Balthasar Klossowski de Rola, dit Balthus (1908 Paris - 2001 La Rossinière)
1937
Encre et stylo ; 26,8 x 20,7 cm
Provenance :
Chicago, collection privée ; Palm Beach, collection privée, par descendance ; Londres, Sotheby's, 2 mars 2017 ; Paris, collection Le Polyptyque ; Paris, collection privée.
Exposition :
Drawings by Balthus (New York, E.V. Thaw & Co, 1963, n°24).
Bibliographie :
Virginie Monnier, Jean Clair (dir.), Balthus : catalogue raisonné de l'œuvre complet, Paris, Gallimard, 1999, n° D.467 (reproduit).
Balthus est un peintre rare, qui ne créa qu’un peu plus de 300 tableaux dans une vie qui recouvre presque le vingtième siècle, et marginal : par un métier méticuleux, un attachement obstiné à la figuration, la référence constante à la peinture ancienne. Pourtant Picasso, l’artiste capital, tout son contraire, achète dès 1941 Les Enfants Blanchard, une toile de 1937.

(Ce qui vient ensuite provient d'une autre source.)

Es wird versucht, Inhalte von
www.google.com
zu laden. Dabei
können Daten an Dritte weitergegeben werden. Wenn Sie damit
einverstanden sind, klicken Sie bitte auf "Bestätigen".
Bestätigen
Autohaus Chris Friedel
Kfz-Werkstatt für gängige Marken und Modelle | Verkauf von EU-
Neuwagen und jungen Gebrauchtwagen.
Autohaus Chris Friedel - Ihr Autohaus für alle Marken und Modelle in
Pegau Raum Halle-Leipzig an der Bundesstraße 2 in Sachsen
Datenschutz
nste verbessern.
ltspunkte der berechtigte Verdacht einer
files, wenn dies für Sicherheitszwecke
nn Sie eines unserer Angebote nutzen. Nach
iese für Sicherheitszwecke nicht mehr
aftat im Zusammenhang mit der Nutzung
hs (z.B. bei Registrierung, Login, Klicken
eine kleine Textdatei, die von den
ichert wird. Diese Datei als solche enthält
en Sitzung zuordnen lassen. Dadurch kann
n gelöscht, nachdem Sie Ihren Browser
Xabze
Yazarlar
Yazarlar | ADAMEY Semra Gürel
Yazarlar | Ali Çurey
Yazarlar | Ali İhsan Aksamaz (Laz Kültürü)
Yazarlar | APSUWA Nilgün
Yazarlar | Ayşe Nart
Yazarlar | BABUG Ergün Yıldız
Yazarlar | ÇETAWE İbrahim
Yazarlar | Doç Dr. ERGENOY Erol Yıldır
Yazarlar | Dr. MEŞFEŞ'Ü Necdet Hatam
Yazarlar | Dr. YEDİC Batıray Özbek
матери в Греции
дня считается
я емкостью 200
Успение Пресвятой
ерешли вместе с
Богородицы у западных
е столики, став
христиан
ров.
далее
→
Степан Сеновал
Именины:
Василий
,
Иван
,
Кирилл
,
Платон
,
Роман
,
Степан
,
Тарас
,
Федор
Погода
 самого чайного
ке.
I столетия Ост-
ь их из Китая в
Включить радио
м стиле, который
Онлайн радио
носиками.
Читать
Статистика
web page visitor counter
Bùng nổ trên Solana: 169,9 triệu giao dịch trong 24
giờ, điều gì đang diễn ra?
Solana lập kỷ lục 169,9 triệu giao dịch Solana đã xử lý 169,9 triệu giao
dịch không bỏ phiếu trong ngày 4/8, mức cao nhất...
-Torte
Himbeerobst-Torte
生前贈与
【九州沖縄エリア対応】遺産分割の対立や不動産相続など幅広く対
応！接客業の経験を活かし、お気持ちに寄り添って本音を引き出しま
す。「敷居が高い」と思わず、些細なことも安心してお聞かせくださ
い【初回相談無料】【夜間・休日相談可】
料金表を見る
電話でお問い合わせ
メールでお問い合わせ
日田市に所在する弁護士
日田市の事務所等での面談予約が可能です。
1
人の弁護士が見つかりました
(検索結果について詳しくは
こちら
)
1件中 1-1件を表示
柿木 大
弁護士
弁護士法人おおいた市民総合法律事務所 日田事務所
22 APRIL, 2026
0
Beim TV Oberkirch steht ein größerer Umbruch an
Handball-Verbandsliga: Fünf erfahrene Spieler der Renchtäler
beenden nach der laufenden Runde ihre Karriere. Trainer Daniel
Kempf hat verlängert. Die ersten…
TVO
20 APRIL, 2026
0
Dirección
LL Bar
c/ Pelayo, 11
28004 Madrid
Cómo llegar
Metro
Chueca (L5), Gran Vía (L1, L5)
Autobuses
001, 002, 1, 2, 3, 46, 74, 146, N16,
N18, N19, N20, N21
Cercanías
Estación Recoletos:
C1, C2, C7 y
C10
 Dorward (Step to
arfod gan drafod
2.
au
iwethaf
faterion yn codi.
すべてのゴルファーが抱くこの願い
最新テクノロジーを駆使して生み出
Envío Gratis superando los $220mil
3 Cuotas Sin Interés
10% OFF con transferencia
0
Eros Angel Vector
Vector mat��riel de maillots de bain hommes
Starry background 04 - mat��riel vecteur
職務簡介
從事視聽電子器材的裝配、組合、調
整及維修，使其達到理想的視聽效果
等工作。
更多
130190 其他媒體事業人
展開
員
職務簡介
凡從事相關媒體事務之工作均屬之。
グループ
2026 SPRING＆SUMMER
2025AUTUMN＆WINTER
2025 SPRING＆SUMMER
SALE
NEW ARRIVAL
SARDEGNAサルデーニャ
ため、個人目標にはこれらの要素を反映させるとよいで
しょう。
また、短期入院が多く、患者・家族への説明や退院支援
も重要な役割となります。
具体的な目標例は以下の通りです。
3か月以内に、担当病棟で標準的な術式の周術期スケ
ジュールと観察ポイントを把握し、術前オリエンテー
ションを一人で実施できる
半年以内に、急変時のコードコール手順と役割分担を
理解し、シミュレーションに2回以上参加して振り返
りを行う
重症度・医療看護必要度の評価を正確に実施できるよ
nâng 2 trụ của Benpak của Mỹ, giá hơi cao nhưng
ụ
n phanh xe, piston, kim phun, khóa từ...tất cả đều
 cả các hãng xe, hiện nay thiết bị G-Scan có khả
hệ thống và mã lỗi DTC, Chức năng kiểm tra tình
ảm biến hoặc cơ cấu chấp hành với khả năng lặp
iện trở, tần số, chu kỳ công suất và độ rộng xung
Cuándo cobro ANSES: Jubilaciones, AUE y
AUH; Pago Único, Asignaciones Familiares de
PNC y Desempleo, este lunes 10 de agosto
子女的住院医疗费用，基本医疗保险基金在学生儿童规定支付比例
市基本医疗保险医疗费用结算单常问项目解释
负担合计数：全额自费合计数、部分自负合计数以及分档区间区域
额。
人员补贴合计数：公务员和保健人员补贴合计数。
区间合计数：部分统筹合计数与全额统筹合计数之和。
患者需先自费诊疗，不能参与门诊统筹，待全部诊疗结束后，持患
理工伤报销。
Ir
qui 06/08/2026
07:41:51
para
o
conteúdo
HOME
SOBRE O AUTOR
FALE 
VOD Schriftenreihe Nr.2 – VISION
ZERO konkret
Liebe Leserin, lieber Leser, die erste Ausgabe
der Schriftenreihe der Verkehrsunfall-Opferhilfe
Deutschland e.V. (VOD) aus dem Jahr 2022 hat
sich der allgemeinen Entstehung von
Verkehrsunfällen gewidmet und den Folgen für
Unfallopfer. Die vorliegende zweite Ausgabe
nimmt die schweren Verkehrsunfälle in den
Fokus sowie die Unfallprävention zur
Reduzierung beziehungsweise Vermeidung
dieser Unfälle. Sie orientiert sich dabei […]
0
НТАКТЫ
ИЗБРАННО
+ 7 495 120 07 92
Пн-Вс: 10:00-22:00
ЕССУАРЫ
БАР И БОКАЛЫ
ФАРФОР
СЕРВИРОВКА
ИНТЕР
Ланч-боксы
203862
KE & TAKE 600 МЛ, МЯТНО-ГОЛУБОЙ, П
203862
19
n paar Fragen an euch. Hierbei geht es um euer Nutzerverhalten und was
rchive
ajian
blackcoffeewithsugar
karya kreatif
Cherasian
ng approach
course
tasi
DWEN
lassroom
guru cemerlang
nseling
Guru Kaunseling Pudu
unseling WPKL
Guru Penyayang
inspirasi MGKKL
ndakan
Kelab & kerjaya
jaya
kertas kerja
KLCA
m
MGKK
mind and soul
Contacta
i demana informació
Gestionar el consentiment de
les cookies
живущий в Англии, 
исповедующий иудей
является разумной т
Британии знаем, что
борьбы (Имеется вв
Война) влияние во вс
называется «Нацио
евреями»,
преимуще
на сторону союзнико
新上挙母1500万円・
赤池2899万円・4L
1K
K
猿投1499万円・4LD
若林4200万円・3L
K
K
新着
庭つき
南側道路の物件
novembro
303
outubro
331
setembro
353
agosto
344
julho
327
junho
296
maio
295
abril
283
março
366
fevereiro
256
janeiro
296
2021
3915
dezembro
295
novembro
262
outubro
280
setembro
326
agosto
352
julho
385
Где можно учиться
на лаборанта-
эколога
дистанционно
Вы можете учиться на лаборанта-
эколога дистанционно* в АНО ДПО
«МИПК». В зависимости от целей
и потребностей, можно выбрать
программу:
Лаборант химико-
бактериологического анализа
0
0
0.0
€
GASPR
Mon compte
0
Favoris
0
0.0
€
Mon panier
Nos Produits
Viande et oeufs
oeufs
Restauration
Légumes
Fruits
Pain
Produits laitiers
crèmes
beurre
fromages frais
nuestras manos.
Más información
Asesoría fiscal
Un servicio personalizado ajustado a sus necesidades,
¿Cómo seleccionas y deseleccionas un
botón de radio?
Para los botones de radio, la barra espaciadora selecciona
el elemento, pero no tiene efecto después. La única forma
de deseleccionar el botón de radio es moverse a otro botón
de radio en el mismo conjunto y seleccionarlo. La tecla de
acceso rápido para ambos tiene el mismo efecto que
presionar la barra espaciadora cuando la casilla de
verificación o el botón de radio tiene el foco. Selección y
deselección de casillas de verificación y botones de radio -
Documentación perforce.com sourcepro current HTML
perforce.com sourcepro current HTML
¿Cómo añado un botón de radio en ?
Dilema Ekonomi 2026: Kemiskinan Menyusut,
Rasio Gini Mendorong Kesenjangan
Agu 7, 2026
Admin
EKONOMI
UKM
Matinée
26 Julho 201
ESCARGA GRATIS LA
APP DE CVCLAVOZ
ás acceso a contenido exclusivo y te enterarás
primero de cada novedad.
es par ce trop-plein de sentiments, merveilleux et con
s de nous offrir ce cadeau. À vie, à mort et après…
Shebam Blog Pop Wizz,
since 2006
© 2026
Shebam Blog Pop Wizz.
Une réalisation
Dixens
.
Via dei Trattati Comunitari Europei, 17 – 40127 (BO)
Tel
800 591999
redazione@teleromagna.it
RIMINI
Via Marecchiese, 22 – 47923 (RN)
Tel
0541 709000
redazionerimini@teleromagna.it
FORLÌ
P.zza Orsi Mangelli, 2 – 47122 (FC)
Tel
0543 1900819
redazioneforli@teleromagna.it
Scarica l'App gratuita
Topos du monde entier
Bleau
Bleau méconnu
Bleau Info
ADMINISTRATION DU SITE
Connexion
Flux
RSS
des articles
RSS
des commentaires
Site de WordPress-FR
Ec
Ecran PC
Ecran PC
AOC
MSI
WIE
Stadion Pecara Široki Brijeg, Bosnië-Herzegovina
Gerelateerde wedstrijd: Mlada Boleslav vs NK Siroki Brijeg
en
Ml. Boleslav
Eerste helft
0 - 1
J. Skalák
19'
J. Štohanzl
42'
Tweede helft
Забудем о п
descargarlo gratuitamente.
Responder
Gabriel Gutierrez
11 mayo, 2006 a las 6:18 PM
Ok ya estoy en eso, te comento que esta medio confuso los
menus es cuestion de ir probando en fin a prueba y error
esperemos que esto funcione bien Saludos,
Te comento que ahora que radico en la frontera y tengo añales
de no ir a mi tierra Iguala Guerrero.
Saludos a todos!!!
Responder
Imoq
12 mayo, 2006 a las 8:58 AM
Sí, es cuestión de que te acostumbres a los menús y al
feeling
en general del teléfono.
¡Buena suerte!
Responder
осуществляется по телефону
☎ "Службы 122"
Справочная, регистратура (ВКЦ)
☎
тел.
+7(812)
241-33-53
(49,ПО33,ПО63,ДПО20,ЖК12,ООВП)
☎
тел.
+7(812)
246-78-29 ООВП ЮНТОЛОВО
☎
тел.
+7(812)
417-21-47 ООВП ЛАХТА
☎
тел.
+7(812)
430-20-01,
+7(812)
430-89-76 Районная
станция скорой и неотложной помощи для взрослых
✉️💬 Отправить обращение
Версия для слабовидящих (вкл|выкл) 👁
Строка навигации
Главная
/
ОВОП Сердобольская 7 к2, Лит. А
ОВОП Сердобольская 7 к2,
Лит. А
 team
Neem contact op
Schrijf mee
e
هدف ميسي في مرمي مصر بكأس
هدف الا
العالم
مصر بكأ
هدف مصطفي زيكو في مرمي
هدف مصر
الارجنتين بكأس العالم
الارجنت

C’est de 1937 également que date ce dessin, préparatoire à La Montagne (New York, Metropolitan Museum) dont Balthus écrira que c’est un « tableau-clé de son œuvre » (lettre à James Thrall Soby, 20 juin 1956). Au centre de ce tableau, immense paysage d’altitude où les personnages se découpent sur la montagne, et la montagne sur le ciel, en trois bandes d’ombre, de lumière et de bleu, figure la même jeune fille, les bras levés, seule à relier la terre au ciel.
C’est en 1937 encore que cette jeune fille et Balthus se marient. Il s’agit d’Antoinette de Watteville, d’une des plus anciennes familles de Berne, qu’il courtisait en vain, lui l’enfant de bohème, depuis des années. Le paysage de La Montagne est d’ailleurs celui, recomposé, de l’Oberland bernois.
Rarement l’expression « sur le vif » sera plus justifiée : quelle vivacité, tout à la fois, dans le geste du modèle et dans celui du dessinateur. Deux différences avec le tableau : elle y est vêtue d’une robe paysanne (un sac en bandoulière) qui ne laisse plus rien paraître du galbe fessier ; et baisse légèrement la tête, tournée vers le spectateur, sans le regarder vraiment. Elle en est moins vive, plus mystérieuse.
Il y a dans ce dessin comme une réminiscence de Rembrandt « croquant » Saskia sa jeune femme. Et plus étrangement, une graphie qui n’est pas sans rappeler Giacometti dans ses copies du passé. Balthus avait rencontré Giacometti peu de temps auparavant, nouant une amitié qui durerait trente ans, nourrie de leurs différences et de leur commun amour de l’art.